(1)法人税の税務調査における非違(誤り)の指摘割合
日本の法人数は約295万社で毎年の実地調査件数は59千件です。
そのため税務調査の確率は約2%で、50社に1社の割合で毎年税務調査を受けていることになります。
そして、税務調査を受けて誤りを指摘された割合は約76%に及び、4社に3社の割合で誤っていることになります。
税務調査における不正発見割合(脱税など)は約22%となっています。5社に1社の割合で仮装隠ぺい事実が認められたことになりますが、実感として多いと感じる方もいらっしゃると思います。
税務署が事前に資料情報等から不正計算を行っている会社の情報を収集していることが伺えます。不正計算は加算税の負担が重くなるだけでなく、不正計算を行ったという事実が税務署に残り、今後、税務調査を受ける頻度が高くなります。

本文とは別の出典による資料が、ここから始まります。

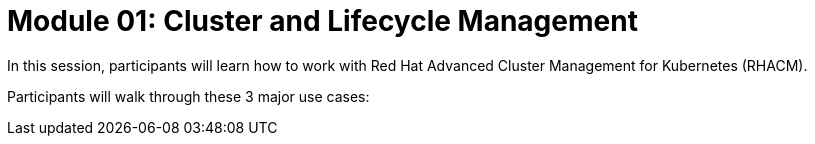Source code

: = Module 01: Cluster and Lifecycle Management

In this session, participants will learn how to work with Red Hat Advanced Cluster Management for Kubernetes (RHACM).

Participants will walk through these 3 major use cases:

.Multi-Cluster Lifecycle
.*Centrally manage, create, update, and delete Kubernetes clusters.
.*Search, find and modify any kubernetes resource across the entire domain.
.*Quickly troubleshoot and resolve issues across your federated domain.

なお消費税の税務調査における非違割合は約60%、不正発見割合は約19%となっています。
(2)不正発見割合の多い業種
国税庁が公表した法人税等の調査事績の概要によると不正発見割合の高い業種として下記の10が挙げられています。
順位と不正発見割合・・・第1位バー・クラブ59.0%、第2位その他の飲食42.3%、第3位外国料理38.8%、第4位土木工事31.5%、第5位美容30.8%、第6位一般土木建築工事29.5%、第7位職別土木建築工事29.5%、第8位廃棄物処理29.2%、第9位船舶28.8%、第10位その他の道路貨物運送28.8%
(3)税務調査の選定対象になりやすい会社
・事業規模が大きい・・・売上が1億円を超えると税務調査に来る印象があります。
・利益が多くでている・・・税務調査官は調査により非違を見つけると評価につながります。そのため、非違を見つけ追徴税額が見込める会社を選定する傾向があります。
・過去に指摘を受けている・・・過去に重加算税などを受けていると定期的に来ることが想定されます。
・売上が増加しているが利益が少ない・・・同業種に比べて、原価率が高いと不正を疑われます。
・申告内容に不審点がある、リークがあった・・・税務署は職権で会社の通帳を見ることができます。通帳への売上入金額と申告内容にズレがある場合には、調査対象になります。
(4)KSKシステムとは
国税庁は、国税総合管理システム(KSKシステム)を導入して、全国の国税局と税務署をネットワークで結び、申告・納税の事績や各種の情報を入力し、コンピュータシステムにより一元的に管理しています。
このKSKシステムによる分析は税務調査や滞納整理に活用されます。もちろん、長期間未接触、好況業種、現金取引業種、マスコミ等で注目されている業種、課税当局が特に調査が必要と判断した業種等については、税務調査の対象に選定されやすいわけですが、システムが「異常値」を検知した場合にも、税務調査の対象法人として選定されやすくなります。
長期間、税務調査が行われない法人がある一方で、頻繁に税務調査が行われる法人があるのは、システムにより異常値が検知された可能性が高いからと考えられます。
例えば、同業他社と比較して、売上高伸び率や経常利益伸び率が低調である、同規模同業種に比して目立つ数値がある、また、売上、仕入、期末棚卸高、外注費、交際費等が著しく変動している等の場合には、システムが異常値を検知することになります。
システムが検知する「異常値」を作らないためにも、日ごろの経理業務においては月次試算表等の確認作業を欠かさないようにすることが大切になります。